Saved data entries:
.....
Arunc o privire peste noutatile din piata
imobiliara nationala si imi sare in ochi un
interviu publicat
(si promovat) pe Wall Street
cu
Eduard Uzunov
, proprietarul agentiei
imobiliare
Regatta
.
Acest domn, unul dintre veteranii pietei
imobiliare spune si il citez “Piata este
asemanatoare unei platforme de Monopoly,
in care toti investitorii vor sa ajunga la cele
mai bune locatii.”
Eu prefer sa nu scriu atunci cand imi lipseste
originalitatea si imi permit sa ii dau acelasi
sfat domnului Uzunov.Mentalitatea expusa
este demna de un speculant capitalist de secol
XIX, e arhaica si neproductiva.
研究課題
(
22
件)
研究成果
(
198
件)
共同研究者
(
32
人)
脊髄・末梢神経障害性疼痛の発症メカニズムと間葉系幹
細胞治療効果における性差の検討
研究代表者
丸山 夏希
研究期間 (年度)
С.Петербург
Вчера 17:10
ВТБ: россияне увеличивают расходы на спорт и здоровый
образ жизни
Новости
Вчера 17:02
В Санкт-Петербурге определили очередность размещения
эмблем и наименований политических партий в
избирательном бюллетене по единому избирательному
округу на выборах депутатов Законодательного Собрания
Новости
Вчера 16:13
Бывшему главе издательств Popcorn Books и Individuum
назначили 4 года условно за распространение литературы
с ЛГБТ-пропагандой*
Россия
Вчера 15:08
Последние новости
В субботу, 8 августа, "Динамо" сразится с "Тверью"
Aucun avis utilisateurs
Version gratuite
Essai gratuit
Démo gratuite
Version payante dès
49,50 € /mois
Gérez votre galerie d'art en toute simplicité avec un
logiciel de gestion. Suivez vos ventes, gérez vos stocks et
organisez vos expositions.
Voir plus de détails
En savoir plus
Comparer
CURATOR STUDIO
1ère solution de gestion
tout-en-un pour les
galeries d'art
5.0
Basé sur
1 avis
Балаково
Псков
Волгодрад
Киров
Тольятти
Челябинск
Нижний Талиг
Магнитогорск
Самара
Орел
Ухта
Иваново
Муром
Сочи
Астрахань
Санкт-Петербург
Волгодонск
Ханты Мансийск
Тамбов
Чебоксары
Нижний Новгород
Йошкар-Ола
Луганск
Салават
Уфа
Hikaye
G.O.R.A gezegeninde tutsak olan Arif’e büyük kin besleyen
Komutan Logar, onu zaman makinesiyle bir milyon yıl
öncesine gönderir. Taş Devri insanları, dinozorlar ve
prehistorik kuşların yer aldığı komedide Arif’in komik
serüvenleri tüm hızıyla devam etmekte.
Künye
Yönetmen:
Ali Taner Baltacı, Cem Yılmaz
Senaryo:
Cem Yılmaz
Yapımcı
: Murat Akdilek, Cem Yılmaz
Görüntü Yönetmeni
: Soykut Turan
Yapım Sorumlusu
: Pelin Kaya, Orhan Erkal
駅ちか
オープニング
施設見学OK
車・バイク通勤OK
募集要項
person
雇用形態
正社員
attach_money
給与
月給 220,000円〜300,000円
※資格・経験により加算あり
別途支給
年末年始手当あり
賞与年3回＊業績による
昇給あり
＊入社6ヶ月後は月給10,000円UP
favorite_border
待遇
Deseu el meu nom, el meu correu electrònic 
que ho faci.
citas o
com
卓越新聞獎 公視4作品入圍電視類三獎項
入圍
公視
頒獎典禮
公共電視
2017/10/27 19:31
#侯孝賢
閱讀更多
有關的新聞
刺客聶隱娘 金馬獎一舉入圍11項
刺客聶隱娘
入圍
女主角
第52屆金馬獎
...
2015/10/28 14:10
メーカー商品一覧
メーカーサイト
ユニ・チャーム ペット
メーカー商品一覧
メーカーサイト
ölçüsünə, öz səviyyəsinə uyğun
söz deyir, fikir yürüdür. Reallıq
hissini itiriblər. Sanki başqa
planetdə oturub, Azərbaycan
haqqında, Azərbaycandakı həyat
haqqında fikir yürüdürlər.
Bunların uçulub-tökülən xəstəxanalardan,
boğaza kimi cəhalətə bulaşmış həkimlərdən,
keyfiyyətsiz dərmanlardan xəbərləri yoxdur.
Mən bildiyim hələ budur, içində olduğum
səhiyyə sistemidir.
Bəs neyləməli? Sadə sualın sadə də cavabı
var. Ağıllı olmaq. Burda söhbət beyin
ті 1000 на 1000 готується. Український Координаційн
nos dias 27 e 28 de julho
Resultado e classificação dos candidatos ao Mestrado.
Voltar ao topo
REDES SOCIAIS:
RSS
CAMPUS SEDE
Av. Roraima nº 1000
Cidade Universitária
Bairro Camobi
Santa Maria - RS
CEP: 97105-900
.....
TASK GOAL ▸ Transcribe the text of every item above line by line, keeping each character and line break unchanged.

SOLUTION TO THE PROBLEM ▸
Arunc o privire peste noutatile din piata
imobiliara nationala si imi sare in ochi un
interviu publicat
(si promovat) pe Wall Street
cu
Eduard Uzunov
, proprietarul agentiei
imobiliare
Regatta
.
Acest domn, unul dintre veteranii pietei
imobiliare spune si il citez “Piata este
asemanatoare unei platforme de Monopoly,
in care toti investitorii vor sa ajunga la cele
mai bune locatii.”
Eu prefer sa nu scriu atunci cand imi lipseste
originalitatea si imi permit sa ii dau acelasi
sfat domnului Uzunov.Mentalitatea expusa
este demna de un speculant capitalist de secol
XIX, e arhaica si neproductiva.
研究課題
(
22
件)
研究成果
(
198
件)
共同研究者
(
32
人)
脊髄・末梢神経障害性疼痛の発症メカニズムと間葉系幹
細胞治療効果における性差の検討
研究代表者
丸山 夏希
研究期間 (年度)
С.Петербург
Вчера 17:10
ВТБ: россияне увеличивают расходы на спорт и здоровый
образ жизни
Новости
Вчера 17:02
В Санкт-Петербурге определили очередность размещения
эмблем и наименований политических партий в
избирательном бюллетене по единому избирательному
округу на выборах депутатов Законодательного Собрания
Новости
Вчера 16:13
Бывшему главе издательств Popcorn Books и Individuum
назначили 4 года условно за распространение литературы
с ЛГБТ-пропагандой*
Россия
Вчера 15:08
Последние новости
В субботу, 8 августа, "Динамо" сразится с "Тверью"
Aucun avis utilisateurs
Version gratuite
Essai gratuit
Démo gratuite
Version payante dès
49,50 € /mois
Gérez votre galerie d'art en toute simplicité avec un
logiciel de gestion. Suivez vos ventes, gérez vos stocks et
organisez vos expositions.
Voir plus de détails
En savoir plus
Comparer
CURATOR STUDIO
1ère solution de gestion
tout-en-un pour les
galeries d'art
5.0
Basé sur
1 avis
Балаково
Псков
Волгодрад
Киров
Тольятти
Челябинск
Нижний Талиг
Магнитогорск
Самара
Орел
Ухта
Иваново
Муром
Сочи
Астрахань
Санкт-Петербург
Волгодонск
Ханты Мансийск
Тамбов
Чебоксары
Нижний Новгород
Йошкар-Ола
Луганск
Салават
Уфа
Hikaye
G.O.R.A gezegeninde tutsak olan Arif’e büyük kin besleyen
Komutan Logar, onu zaman makinesiyle bir milyon yıl
öncesine gönderir. Taş Devri insanları, dinozorlar ve
prehistorik kuşların yer aldığı komedide Arif’in komik
serüvenleri tüm hızıyla devam etmekte.
Künye
Yönetmen:
Ali Taner Baltacı, Cem Yılmaz
Senaryo:
Cem Yılmaz
Yapımcı
: Murat Akdilek, Cem Yılmaz
Görüntü Yönetmeni
: Soykut Turan
Yapım Sorumlusu
: Pelin Kaya, Orhan Erkal
駅ちか
オープニング
施設見学OK
車・バイク通勤OK
募集要項
person
雇用形態
正社員
attach_money
給与
月給 220,000円〜300,000円
※資格・経験により加算あり
別途支給
年末年始手当あり
賞与年3回＊業績による
昇給あり
＊入社6ヶ月後は月給10,000円UP
favorite_border
待遇
Deseu el meu nom, el meu correu electrònic 
que ho faci.
citas o
com
卓越新聞獎 公視4作品入圍電視類三獎項
入圍
公視
頒獎典禮
公共電視
2017/10/27 19:31
#侯孝賢
閱讀更多
有關的新聞
刺客聶隱娘 金馬獎一舉入圍11項
刺客聶隱娘
入圍
女主角
第52屆金馬獎
...
2015/10/28 14:10
メーカー商品一覧
メーカーサイト
ユニ・チャーム ペット
メーカー商品一覧
メーカーサイト
ölçüsünə, öz səviyyəsinə uyğun
söz deyir, fikir yürüdür. Reallıq
hissini itiriblər. Sanki başqa
planetdə oturub, Azərbaycan
haqqında, Azərbaycandakı həyat
haqqında fikir yürüdürlər.
Bunların uçulub-tökülən xəstəxanalardan,
boğaza kimi cəhalətə bulaşmış həkimlərdən,
keyfiyyətsiz dərmanlardan xəbərləri yoxdur.
Mən bildiyim hələ budur, içində olduğum
səhiyyə sistemidir.
Bəs neyləməli? Sadə sualın sadə də cavabı
var. Ağıllı olmaq. Burda söhbət beyin
ті 1000 на 1000 готується. Український Координаційн
nos dias 27 e 28 de julho
Resultado e classificação dos candidatos ao Mestrado.
Voltar ao topo
REDES SOCIAIS:
RSS
CAMPUS SEDE
Av. Roraima nº 1000
Cidade Universitária
Bairro Camobi
Santa Maria - RS
CEP: 97105-900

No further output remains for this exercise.